Tina Bradshaw-Smith, a high school physician education teacher and teachers’ union leader, pushed back on criticism of educators’ apprehension about returning to classrooms.

“We’re getting tired of looking at the screens, too,” she said. “We want to get in to see our children, but we’re also going to take care of ourselves.”

Bradshaw-Smith said she only learned that full immunity does not occur after the first shot from National Institutes of Allergy and Infectious Diseases Director Anthony Fauci’s comments on television.

Shortages have delayed appointments for thousands of teachers set to return in northern Virginia and jeopardized second doses for teachers in Delaware.

In North Carolina, vaccine appointments for many teachers were delayed in more populous urban counties after the state expanded eligibility to more seniors.

While many teachers can reserve a spot in line through their school districts, they do not yet have appointment dates, according to Tamika Walker Kelly, an elementary music teacher and president of the North Carolina Association of Educators.
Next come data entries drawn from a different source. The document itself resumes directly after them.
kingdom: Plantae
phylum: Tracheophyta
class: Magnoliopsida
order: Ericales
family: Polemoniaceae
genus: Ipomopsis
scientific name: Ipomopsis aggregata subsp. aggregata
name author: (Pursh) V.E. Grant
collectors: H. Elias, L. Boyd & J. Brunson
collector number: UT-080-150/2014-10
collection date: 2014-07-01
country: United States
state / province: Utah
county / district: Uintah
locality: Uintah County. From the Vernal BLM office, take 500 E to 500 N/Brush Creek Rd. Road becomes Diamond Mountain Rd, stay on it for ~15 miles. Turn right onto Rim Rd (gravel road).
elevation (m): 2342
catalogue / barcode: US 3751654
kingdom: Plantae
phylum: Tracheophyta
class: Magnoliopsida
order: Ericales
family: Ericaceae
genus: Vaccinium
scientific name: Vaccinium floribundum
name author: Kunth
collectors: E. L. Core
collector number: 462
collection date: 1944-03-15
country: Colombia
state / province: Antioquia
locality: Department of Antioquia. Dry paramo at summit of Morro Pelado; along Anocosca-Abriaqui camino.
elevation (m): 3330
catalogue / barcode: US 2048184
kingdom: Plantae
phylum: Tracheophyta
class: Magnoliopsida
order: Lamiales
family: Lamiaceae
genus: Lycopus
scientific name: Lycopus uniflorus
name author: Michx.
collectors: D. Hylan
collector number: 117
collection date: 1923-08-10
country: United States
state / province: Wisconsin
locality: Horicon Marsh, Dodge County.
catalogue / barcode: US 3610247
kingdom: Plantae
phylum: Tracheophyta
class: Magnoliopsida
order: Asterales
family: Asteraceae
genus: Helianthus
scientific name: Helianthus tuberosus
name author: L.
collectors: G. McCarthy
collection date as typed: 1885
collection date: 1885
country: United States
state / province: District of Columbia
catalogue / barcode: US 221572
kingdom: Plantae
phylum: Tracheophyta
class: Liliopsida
Bradshaw-Smith said her willingness to get back to school outweighed her anxiety about vaccination. She received a flu vaccine for the first time this year, and after a lot of independent research into COVID-19 vaccines reached out this week to her primary care doctor, who calmed her nerves about their safety.

“I’ve been asking every physician that I know. I am always apprehensive about any vaccination. When I was a little girl, I was always the one running away from the doctor,” she said. “It’s the nature of educators that we are going to make sure we do everything we can do to prepare ourselves for our classes. If that means we have to get this shot, we’re going to get this shot.”